E così, tornato nella nostra dimora, mi affaccio dalla balconata che domina il ristagno di relitti di naufragi della baia. Mentre osservo l’Oceano nero pece e le luci del porto di Conakry che appaiono in lontananza come quelle di un peschereccio stanco, rifletto su cosa ci incoraggi ad alleviare le sofferenze altrui. E ritrovo, tra i vari libri che tanti volontari prima di me hanno portato in questa casa, un frammento di Thomas Moore tratto dalla sua meravigliosa Utopia, che recita:

Nel momento in cui la natura ti comanda d’esser buono e gentile coi tuoi simili, ti ordina anche di non essere crudele o inclemente con te stesso. […] La natura invita a vivere gioiosamente sostenendoci a vicenda e ordina anche di far uso d’una diligente attenzione affinché nella ricerca della felicità personale non si ostacoli quella degli altri. Perseguire il proprio benessere senza infrangere tali leggi è una cosa saggia, perseguire anche quello degli altri quasi un atto di religioso zelo. […] Privarsi di qualcosa per darla ad un altro, al contrario, è segno di umanità e gentilezza che non toglie mai quanto dà.

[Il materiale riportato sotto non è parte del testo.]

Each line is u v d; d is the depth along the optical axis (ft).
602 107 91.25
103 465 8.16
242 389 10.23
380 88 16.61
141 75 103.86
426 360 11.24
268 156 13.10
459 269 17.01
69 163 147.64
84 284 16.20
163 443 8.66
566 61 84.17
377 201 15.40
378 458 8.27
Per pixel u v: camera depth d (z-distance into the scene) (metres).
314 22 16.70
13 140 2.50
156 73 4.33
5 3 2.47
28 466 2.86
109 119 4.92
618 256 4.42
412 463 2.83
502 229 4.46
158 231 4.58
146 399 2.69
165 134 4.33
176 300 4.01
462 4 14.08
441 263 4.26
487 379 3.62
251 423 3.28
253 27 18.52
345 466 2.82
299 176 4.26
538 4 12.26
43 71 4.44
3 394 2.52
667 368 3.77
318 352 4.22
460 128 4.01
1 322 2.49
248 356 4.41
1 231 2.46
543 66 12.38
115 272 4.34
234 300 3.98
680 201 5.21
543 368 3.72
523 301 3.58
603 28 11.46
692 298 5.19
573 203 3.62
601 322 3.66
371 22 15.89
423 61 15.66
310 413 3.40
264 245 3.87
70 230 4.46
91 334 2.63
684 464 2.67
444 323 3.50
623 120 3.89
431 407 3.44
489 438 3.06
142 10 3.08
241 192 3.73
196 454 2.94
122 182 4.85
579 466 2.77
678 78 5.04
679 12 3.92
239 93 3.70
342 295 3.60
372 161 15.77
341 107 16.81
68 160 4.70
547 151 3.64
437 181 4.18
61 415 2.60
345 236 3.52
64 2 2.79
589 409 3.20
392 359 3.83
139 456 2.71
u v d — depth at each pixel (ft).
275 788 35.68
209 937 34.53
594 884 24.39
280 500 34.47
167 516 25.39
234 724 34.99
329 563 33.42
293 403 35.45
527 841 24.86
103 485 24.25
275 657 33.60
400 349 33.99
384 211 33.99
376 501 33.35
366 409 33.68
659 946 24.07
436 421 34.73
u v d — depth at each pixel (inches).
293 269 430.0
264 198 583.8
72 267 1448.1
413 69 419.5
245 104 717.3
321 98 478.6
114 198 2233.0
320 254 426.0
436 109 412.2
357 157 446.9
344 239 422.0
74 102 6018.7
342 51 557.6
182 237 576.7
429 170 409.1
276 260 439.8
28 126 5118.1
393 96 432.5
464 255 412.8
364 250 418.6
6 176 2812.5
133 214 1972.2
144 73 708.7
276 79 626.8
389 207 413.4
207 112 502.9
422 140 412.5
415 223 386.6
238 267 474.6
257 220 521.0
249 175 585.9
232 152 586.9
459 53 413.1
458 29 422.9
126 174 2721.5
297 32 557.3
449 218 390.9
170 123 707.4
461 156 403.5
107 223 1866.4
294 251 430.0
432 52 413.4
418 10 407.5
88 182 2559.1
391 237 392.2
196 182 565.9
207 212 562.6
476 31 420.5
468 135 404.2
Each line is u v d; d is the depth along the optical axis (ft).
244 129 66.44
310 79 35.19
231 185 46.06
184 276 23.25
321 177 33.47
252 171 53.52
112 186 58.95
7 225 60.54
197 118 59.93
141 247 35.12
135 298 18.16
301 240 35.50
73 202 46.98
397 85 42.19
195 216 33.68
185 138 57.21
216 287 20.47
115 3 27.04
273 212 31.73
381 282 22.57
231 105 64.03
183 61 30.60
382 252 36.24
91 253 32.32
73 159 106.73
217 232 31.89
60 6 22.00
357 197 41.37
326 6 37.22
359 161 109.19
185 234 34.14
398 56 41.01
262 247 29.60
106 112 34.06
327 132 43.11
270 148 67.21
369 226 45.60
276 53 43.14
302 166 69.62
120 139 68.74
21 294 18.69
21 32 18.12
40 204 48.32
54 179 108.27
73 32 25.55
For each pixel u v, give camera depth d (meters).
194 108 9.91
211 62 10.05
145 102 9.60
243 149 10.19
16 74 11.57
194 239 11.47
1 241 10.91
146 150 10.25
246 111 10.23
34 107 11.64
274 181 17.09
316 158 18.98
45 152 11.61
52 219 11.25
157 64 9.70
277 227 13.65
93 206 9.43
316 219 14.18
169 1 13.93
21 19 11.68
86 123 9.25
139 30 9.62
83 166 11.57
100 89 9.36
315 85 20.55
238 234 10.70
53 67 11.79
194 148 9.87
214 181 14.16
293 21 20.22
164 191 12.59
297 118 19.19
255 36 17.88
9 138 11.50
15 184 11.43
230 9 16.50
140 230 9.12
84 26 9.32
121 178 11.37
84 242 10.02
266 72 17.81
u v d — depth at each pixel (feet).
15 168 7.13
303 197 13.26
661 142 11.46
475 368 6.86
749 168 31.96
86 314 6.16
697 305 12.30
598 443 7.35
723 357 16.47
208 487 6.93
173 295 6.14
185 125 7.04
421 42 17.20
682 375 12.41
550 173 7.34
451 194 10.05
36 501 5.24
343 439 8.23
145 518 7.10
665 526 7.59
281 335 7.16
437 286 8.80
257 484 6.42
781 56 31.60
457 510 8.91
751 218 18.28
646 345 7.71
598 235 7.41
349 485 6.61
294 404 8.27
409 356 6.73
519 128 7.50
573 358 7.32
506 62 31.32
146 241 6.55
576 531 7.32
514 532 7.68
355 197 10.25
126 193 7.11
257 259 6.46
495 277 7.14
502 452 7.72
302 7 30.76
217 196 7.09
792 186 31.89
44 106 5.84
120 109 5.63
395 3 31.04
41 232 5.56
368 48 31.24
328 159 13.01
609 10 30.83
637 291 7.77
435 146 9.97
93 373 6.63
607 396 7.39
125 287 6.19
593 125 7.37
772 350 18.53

Infatti in cambio si hanno non solo vantaggi equivalenti, ma anche la consapevolezza di aver fatto del bene ed il ricordo dell’affetto riconoscente di chi ne ha beneficiato, le quali cose offrono più piacere all’animo di quanto ne avrebbe potuto dare al corpo ciò di cui ci si è privati: il dono di un piccolo e breve piacere verrà ricambiato con una gioia infinita.